SBIR Phase I: Photolithographic Patterning of Reactive Nano-scale Multilayer Materials for Hermetic Wafer Scale Packaging

SBIR 第一阶段：用于密封晶圆级封装的反应性纳米级多层材料的光刻图案化

• 批准号: 0318954
• 负责人: Tanya Snyder
• 金额: $ 10万
• 依托单位: MicroHouse Technologies
• 依托单位国家: 美国
• 项目类别: Standard Grant
• 财政年份: 2003
• 资助国家: 美国
• 起止时间: 2003-07-01 至 2004-06-30
• 项目状态: 已结题
• 来源: https://www.nsf.gov/awardsearch/showAward?AWD_ID=0318954&HistoricalAwards=false
• 关键词: SBIR; Phase; Photolithographic; Patterning; Reactive

This Small Business Innovation Research Phase I project involves a feasibility study of lithographically patterning reactive nanoscale multilayer foils for use in hermetic waferscale packages for MEMS and other electronic devices. A patterned reactive foil sandwiched between two wafers can be ignited and will self-propagate, providing the heat needed for wafer bonding. Because the reaction is very rapid, heat is localized to the vicinity of the foil. Therefore high temperature hermetic bonds confined to the lithographic pattern are obtainable, while temperature sensitive components inside of the sealed package remain unaffected. These foils can also be used to join dissimilar materials with dramatically different thermal expansion coefficients without creating large residual stresses. A typical MEMS device produced today, 80% of the manufacturing cost goes into packaging. Waferscale packaging will dramatically reduce this cost because it leverages knowledge, equipment, and cost models from the semiconductor industry. Features include hermeticity, miniaturization, massively parallel assembly, automated equipment with increased repeatability and yields, and substantial integration of electronic, optical, and mechanical features. Patterning of reactive foils as covered in this proposal will enable wafer bonding that can be generically used for low cost miniaturized packaging of sensing, optical, medical, RF and other MEMS devices.
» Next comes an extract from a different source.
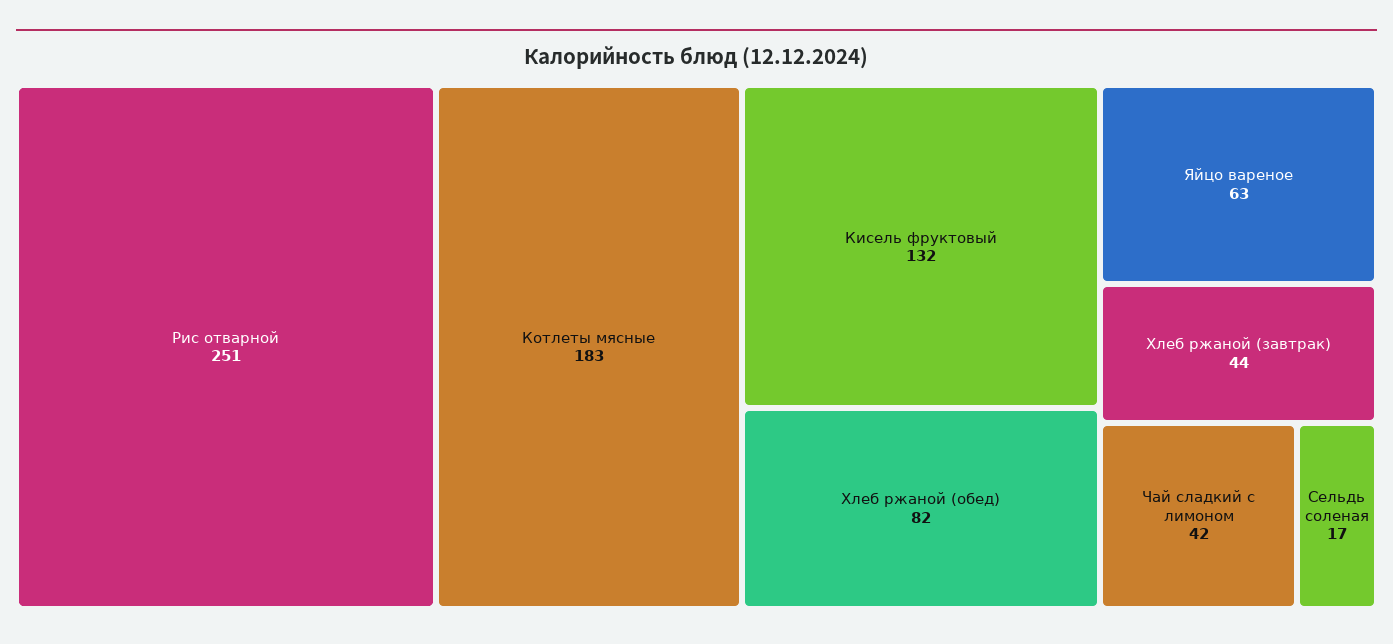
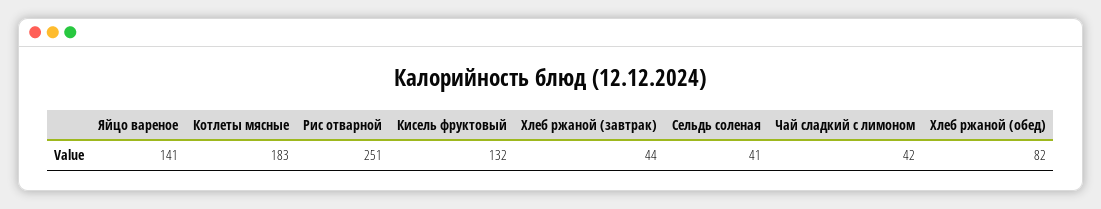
Яйцо вареное: 63 -> 141
Сельдь соленая: 17 -> 41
该小型企业创新研究第一阶段项目涉及对用于 MEMS 和其他电子设备的密封晶圆级封装的反应性纳米级多层箔进行光刻图案化的可行性研究。夹在两个晶圆之间的图案化反应箔可以被点燃并自行传播，提供晶圆键合所需的热量。由于反应非常快，热量集中在箔片附近。因此，可以获得仅限于光刻图案的高温密封粘合，而密封封装内部的温度敏感元件不受影响。这些箔片还可用于连接热膨胀系数显着不同的不同材料，而不会产生大的残余应力。如今生产的典型 MEMS 器件，80% 的制造成本都用于封装。晶圆级封装将大大降低这一成本，因为它利用了半导体行业的知识、设备和成本模型。其特点包括密封性、小型化、大规模并行组装、具有更高重复性和产量的自动化设备，以及电子、光学和机械功能的实质性集成。本提案中涵盖的反应性箔图案化将使晶圆键合成为可能，可普遍用于传感、光学、医疗、射频和其他 MEMS 设备的低成本小型化封装。